Downloaded data checksums

  • See sha256_checksum_rain.txt, sha256_checksum_tmax.txt, sha256_checksum_tmin.txt files in this repo to see the checksums of the downloaded .grd data from IMD site.
  • This can be used to cross-check data authenticity / detect if there have been changes in the data published in the website after July 2022 when I had downloaded them.
  • It's good practice for the publishing site to publish these checksums next to their data, to give end users a way to ensure there's been no file corruption or middle-player manipulation.
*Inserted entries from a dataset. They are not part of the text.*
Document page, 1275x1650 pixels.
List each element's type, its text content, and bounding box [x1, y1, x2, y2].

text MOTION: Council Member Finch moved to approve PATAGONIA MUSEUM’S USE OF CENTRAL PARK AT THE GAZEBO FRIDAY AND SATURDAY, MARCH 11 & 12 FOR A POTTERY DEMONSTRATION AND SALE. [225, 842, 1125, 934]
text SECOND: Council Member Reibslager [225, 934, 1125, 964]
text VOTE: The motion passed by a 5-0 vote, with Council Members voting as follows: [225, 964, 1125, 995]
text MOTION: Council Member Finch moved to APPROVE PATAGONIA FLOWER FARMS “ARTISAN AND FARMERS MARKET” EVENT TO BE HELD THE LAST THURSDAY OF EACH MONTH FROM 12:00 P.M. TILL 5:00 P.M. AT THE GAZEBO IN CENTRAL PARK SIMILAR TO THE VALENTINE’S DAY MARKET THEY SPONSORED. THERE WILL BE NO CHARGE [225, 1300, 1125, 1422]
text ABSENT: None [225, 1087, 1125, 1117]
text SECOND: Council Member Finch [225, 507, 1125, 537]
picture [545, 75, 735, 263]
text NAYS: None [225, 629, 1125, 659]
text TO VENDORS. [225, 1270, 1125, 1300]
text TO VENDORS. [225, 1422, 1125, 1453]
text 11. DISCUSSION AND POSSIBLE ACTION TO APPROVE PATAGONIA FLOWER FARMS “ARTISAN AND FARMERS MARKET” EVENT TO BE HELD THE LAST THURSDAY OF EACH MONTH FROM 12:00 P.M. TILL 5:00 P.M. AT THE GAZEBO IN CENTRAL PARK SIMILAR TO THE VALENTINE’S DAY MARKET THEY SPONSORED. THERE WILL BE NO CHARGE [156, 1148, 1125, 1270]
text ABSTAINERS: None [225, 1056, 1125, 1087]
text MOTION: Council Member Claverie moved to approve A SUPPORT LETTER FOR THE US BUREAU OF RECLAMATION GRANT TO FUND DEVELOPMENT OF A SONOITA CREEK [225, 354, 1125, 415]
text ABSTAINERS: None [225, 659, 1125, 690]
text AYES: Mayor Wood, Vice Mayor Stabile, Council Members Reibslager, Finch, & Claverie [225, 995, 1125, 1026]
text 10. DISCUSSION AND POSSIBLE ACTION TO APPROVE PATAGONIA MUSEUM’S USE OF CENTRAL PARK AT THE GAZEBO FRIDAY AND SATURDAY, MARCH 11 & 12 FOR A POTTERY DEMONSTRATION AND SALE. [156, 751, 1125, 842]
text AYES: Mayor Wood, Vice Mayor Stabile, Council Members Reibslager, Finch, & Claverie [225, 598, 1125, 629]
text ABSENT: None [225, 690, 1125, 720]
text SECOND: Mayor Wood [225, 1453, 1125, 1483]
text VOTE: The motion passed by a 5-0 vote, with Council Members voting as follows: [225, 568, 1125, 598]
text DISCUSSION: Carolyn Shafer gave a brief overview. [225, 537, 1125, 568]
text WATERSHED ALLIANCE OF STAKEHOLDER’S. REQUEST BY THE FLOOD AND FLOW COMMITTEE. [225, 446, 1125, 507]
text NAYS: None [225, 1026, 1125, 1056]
Recommending IMD site to do this.

Sample notebooks

Check out the .ipynb Jupyter notebooks (python3 programs) here showing sample code to work with the data in Database once you have it ready.

Sample viz

For location 18.5,74.0 nr Pune, India, cumulative monthly rainfall from 1901 to 2021:

rainV_18.5,74.0.png

See 2022-07-14 rainfal viz 1.ipynb for the code that made this.